Sachsens BVMW-Präsident Dr. Jochen Leonhardt: Koalitionsvertrag ist Katalog der vertanen Chancen - Deutschlands Wettbewerbsfähigkeit wird zum Spielball der Politik

Koalitionsvertrag

(PresseBox) ( Berlin, )
Zum Koalitionsvertrag erklärt der sächsische Landespräsident des Mittelstandsverbandes BVMW, Dr. Jochen Leonhardt:

"Der Koalitionsvertrag ist ein Katalog der vertanen Chancen. Deutschlands Wettbewerbsfähigkeit wird zum Spielball der Politik. Bei der Besetzung der Ministerposten reibt man sich die Augen. Ich frage mich, wo da der neue Aufbruch für Europa ist, welche neue Dynamik für Deutschland entstehen soll, und was für ein neuer Zusammenhalt für unser Land besteht?

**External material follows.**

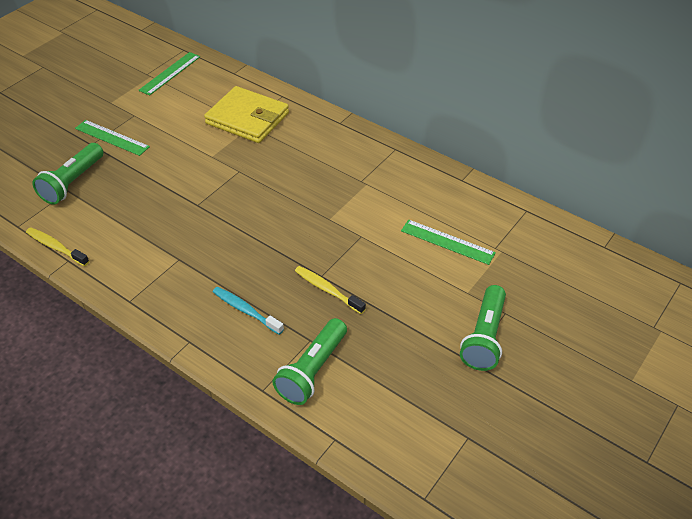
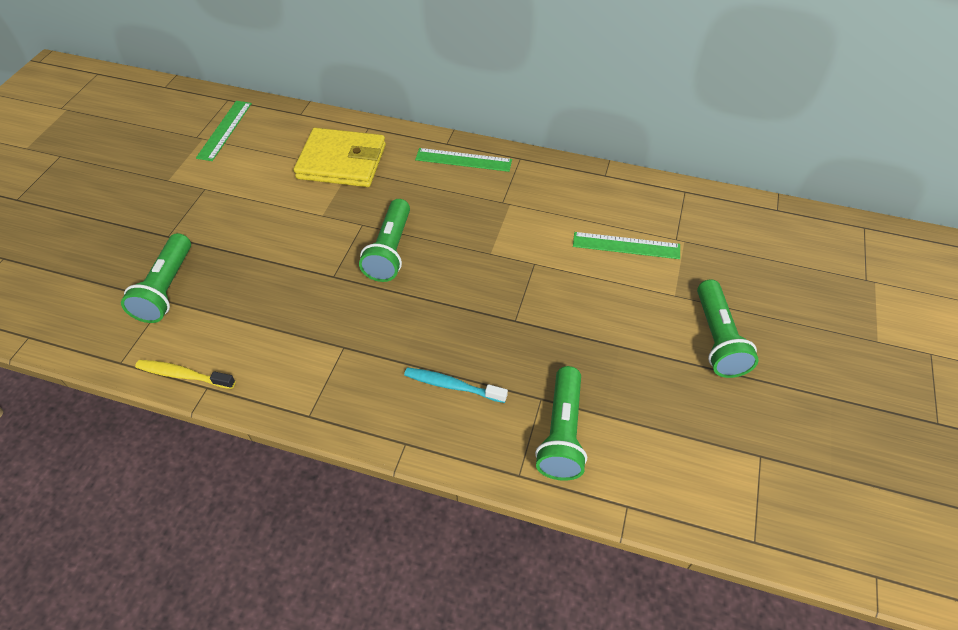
camera: 20 degrees left, 5 degrees up
(112, 137) = (190, 222): green ruler -> green ruler (463, 160)
(250, 197) = (390, 251): none -> green flashlight
(327, 290) = (530, 334): yellow toothbrush -> none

Statt den Wirtschaftsstandort Deutschland fit für die Zukunft zu machen und den Mittelstand zu entlasten, mutet Schwarz-Rot den Unternehmen zusätzliche Belastungen und mehr Regulierung zu. Diese Koalition kommt uns alle teuer zu stehen. Trotz Rekord-Steuereinnahmen wird der Mittelstand kaum entlastet, gleichzeitig schwächen milliardenschwere Sozialgeschenke die Wettbewerbsfähigkeit Deutschlands in verantwortungsloser Weise. Die Verteilung des Erwirtschafteten steht im Vordergrund, nicht die Steigerung des Wohlstandes.

Wir vermissen wirtschaftspolitische Akzente, die auf die Entwicklung des ländlichen Raumes gelegt sind, damit diese Regionen mit attraktiven Jobs belegt werden können und nicht ausbluten. Auch der Wille, Deutschland zu einem Innovationsstandort zu entwickeln, der sich im internationalen Vergleich messen kann, fehlt. Ob in der Steuerpolitik oder im Sozialbereich, wichtige Reformen unterbleiben entweder ganz oder sie werden auf die lange Bank geschoben. Schwarz-Rot legt die Axt an die Wurzel der Rente, der Soli soll nicht abgeschafft werden, der Mut für eine bessere Bildungspolitik fehlt.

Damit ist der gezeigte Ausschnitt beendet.